Clay Whiteheart
Baby Cancer
Why did God make cancer?
Of all the creation; was he so wounded?
As to want to give this life, take this life, from a baby
He wont live six weeks they said
I thought about the things he'd miss: football
bubble gum, lightning bugs, a class project.
The things I'd miss: showing him how to catch, helping with that project.
Of all the good things the lord could bestow, cancer?
His first day was my best day, held him like a little football
Who knew a child this beautiful could be wounded
It was terminal they said.
But my god he was just a baby.
My child, my boy, my baby.
Her mother reasoned 'Better off he not live in a project'
Better off he doesn't suffer she said.
Who knows how he suffered, what it did to him, that cancer.

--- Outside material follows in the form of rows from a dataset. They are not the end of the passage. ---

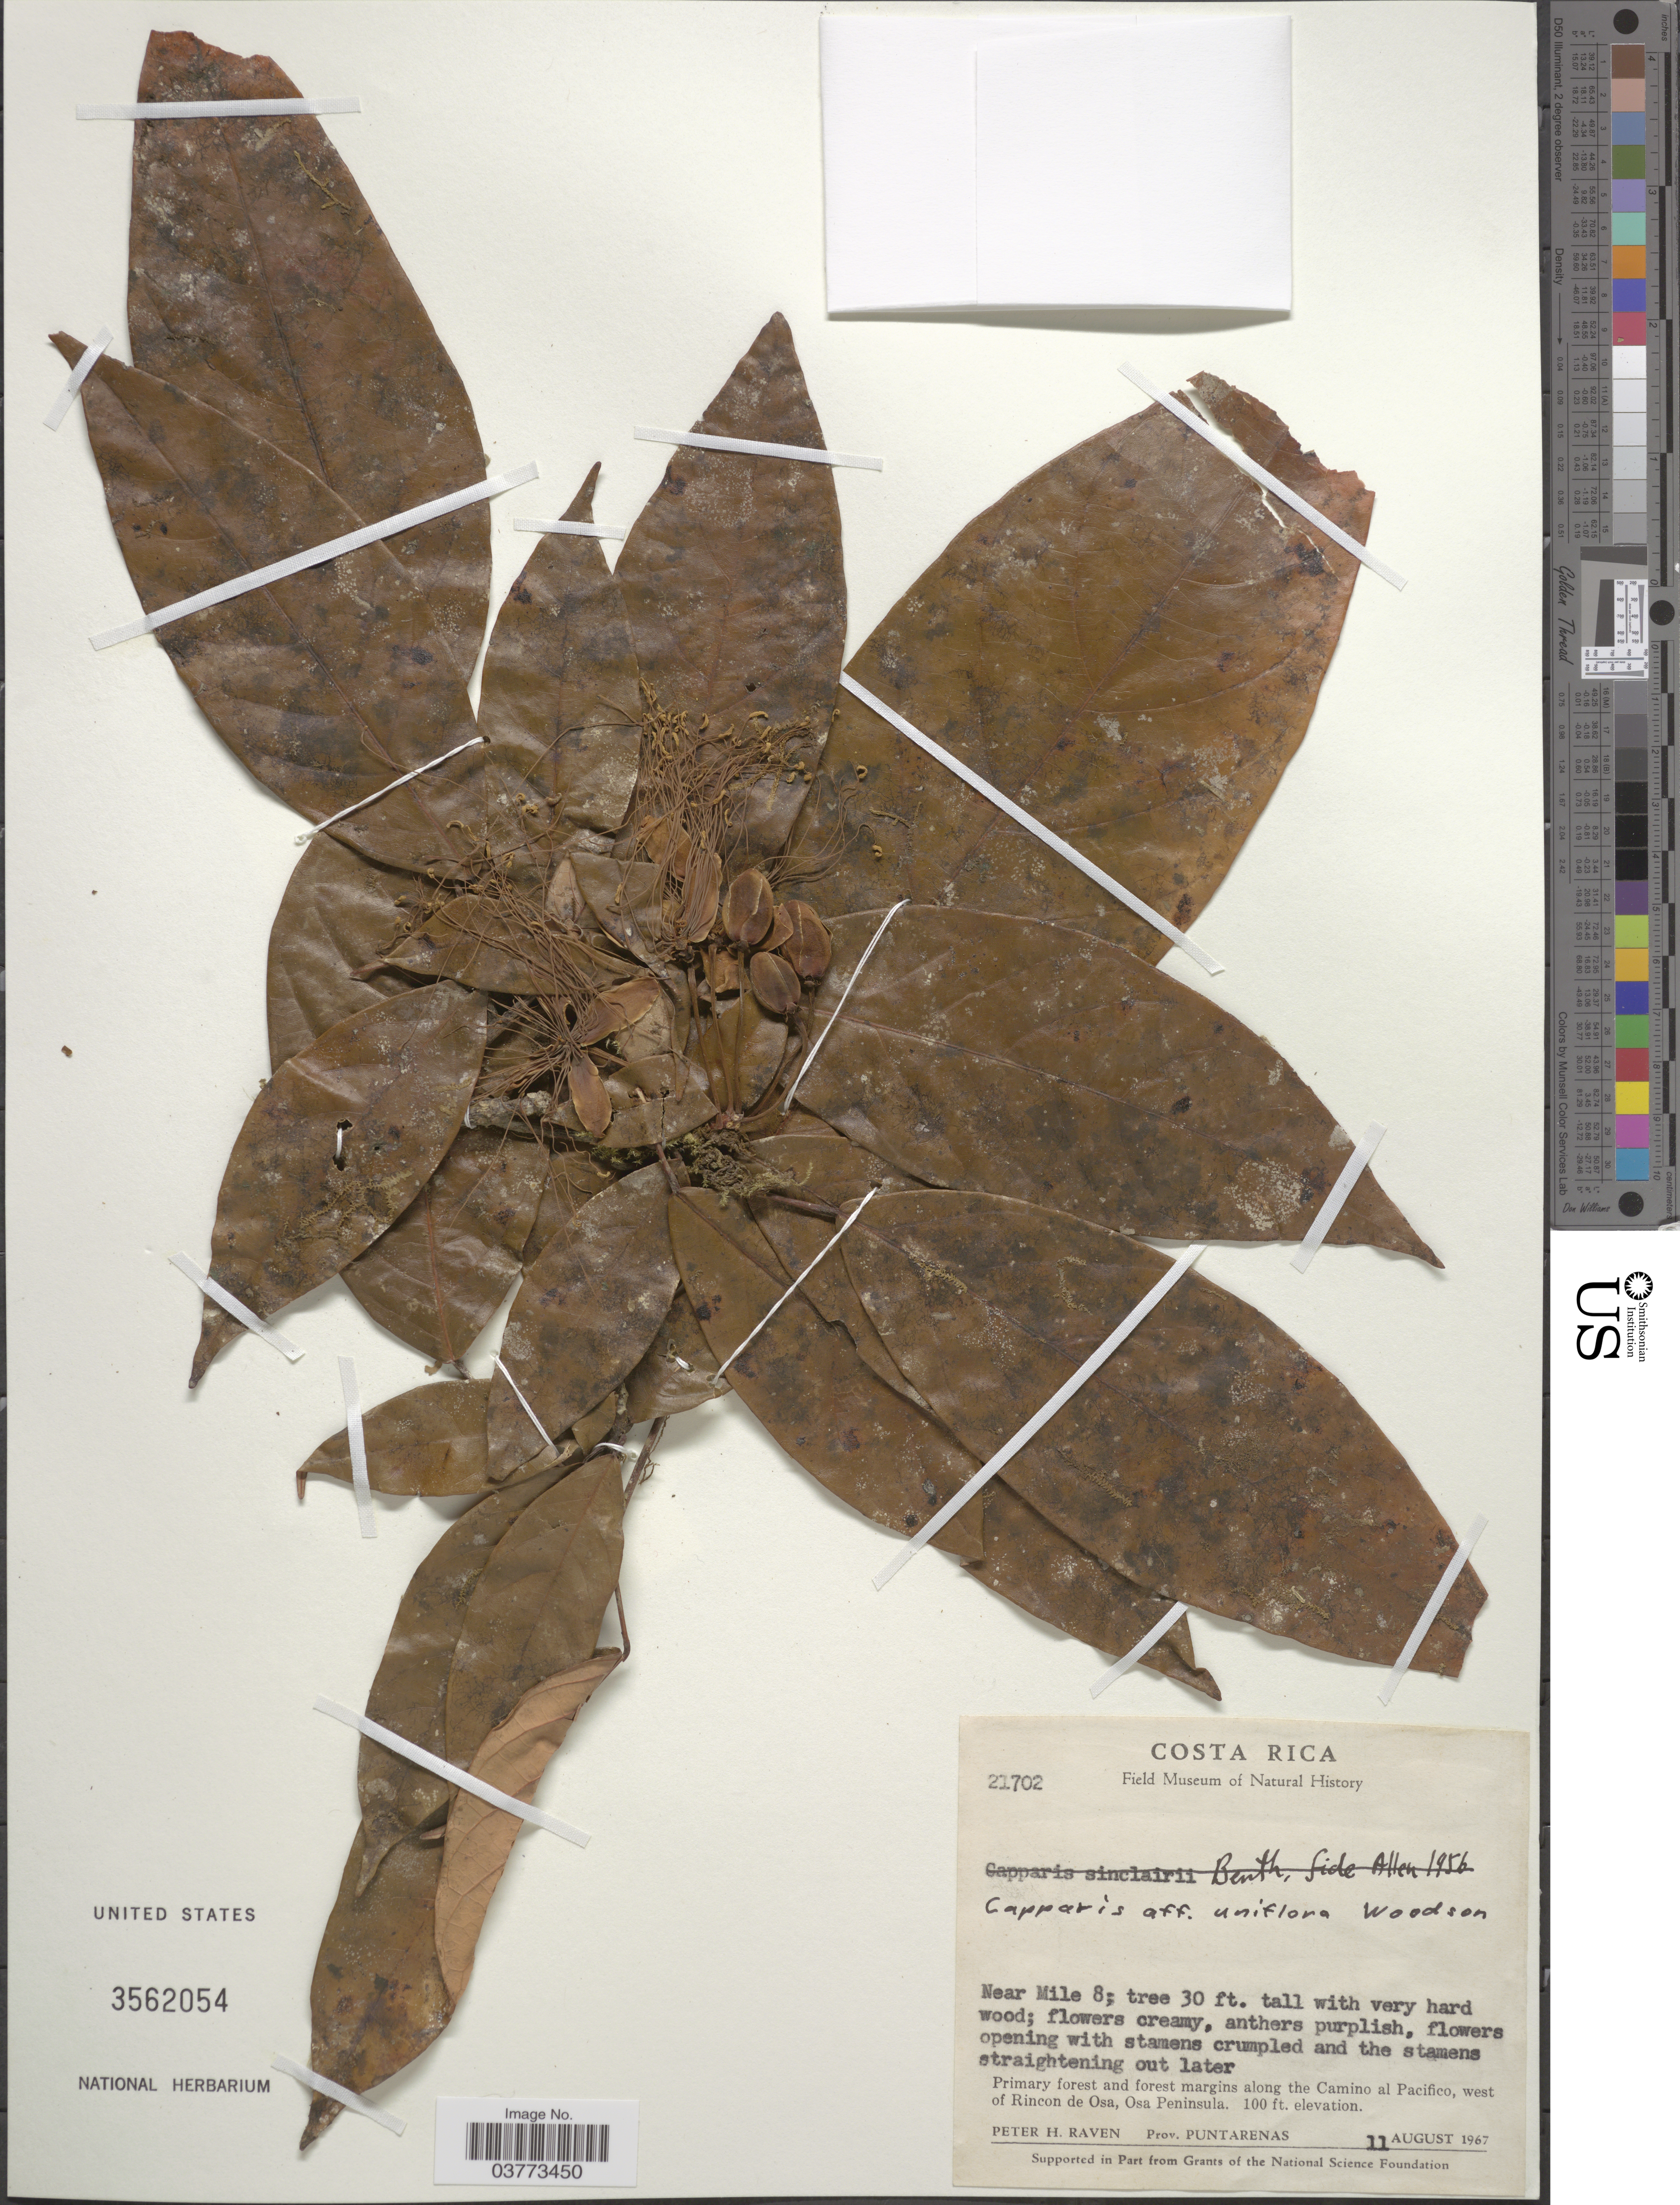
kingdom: Plantae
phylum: Tracheophyta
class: Magnoliopsida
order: Brassicales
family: Capparaceae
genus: Capparidastrum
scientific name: Capparidastrum discolor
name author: (Donn. Sm.) Iltis, H.H. & Cornejo, X.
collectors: P. Raven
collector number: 21702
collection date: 1967-08-11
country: Costa Rica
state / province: Puntarenas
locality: Near Mile 8. Along the Camino al Pacifico, west of Rincon de Osa, Osa Peninsula.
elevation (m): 30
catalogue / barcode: US 3562054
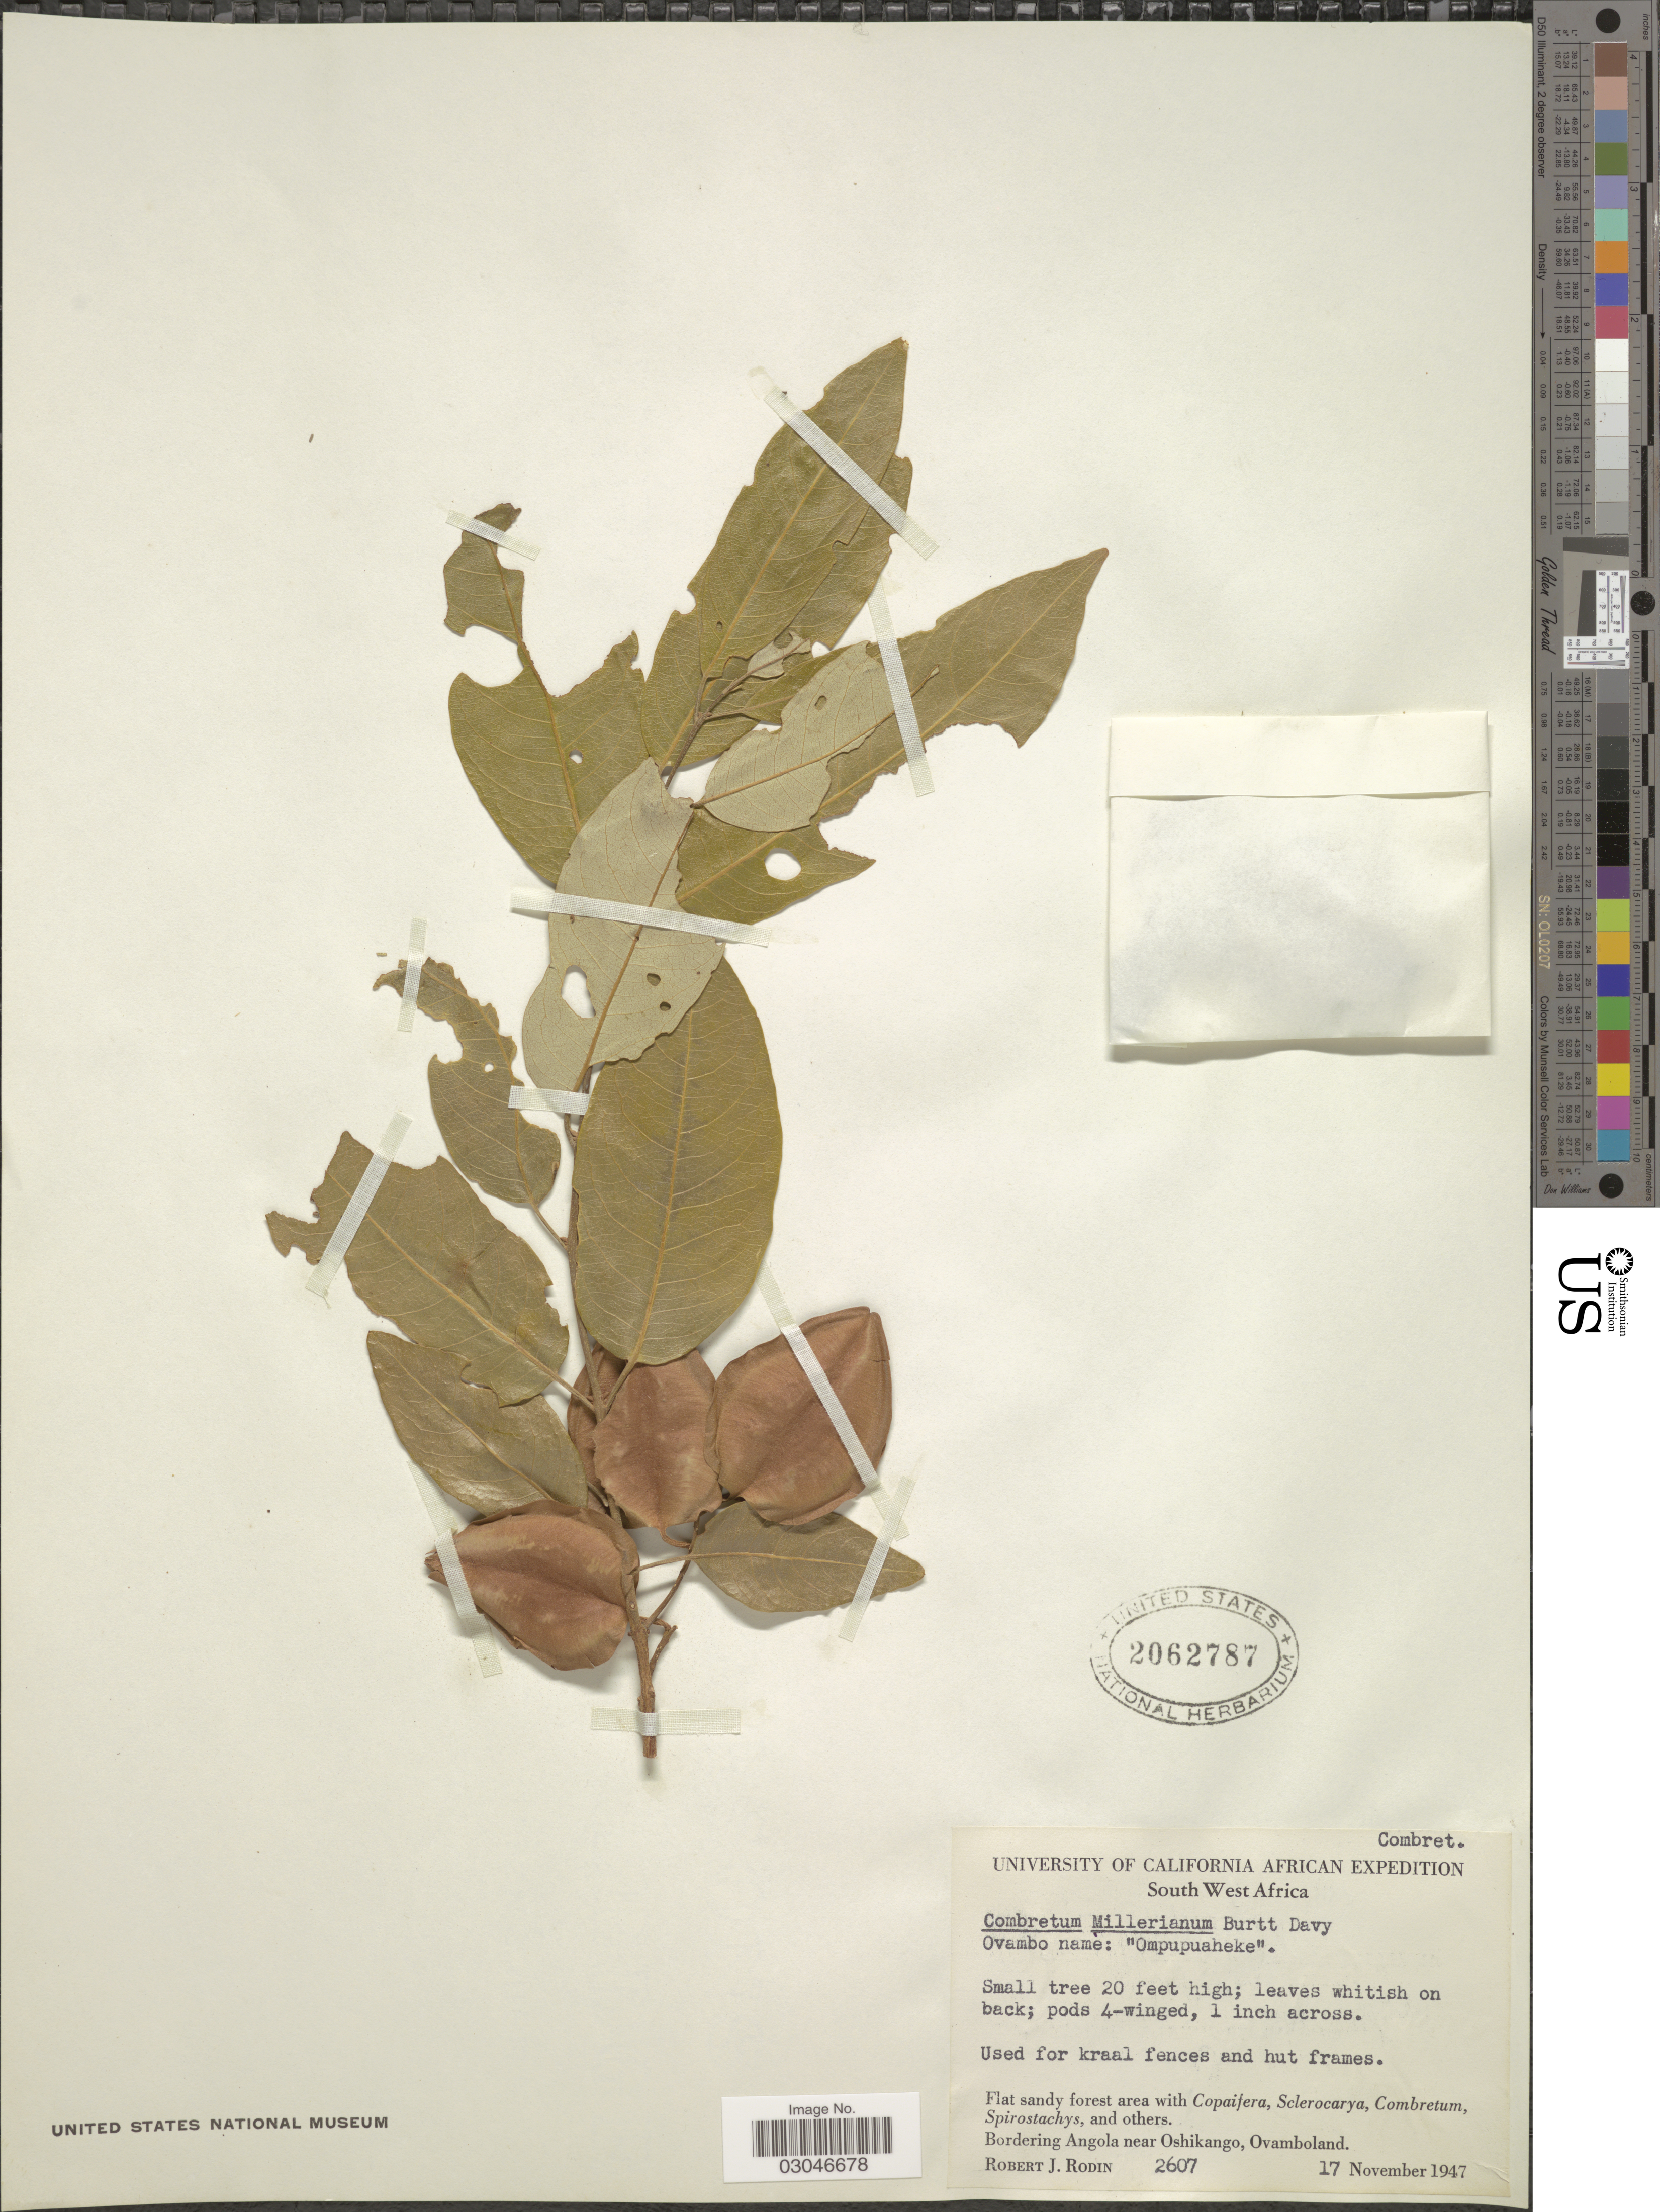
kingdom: Plantae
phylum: Tracheophyta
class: Magnoliopsida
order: Myrtales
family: Combretaceae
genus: Combretum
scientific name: Combretum millerianum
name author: Burtt Davy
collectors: R. J. Rodin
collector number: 2607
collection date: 1947-11-17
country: Namibia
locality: Bordering Angola near Oshikango, Ovamboland.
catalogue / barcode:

I always wanted a boy, who knew when it happened I'd be so wounded
I thought back to football.
It was the reason I'd had to quit; football
I mean. Forget about the baby.
I was broken out for the season, wounded
The surgeons didn't want me, thought i was a project
After a big hit I took, the doc said I had cancer
It's hereditary, they said.
You gave the sickness to your son, they said
With your goddamn tackles and your goddamn football,
You gave your baby cancer
You gave cancer to your baby
Now you sit in your dirty grey project
Apartment, wondering how life got to be so wounded
Injured, broken kaputt, blasted, wounded.
His bone charts said he could have been a star, they said
Pushing my boy to fame would have been my life's project
If he could have lived through the illness, he'd live for football
After all, he was my baby
Took away my chance at redemption, that cancer.
Though I was wounded, I demanded go pro, he play football.
But He's a baby, they said, Your baby
He's a project, they said. He had cancer.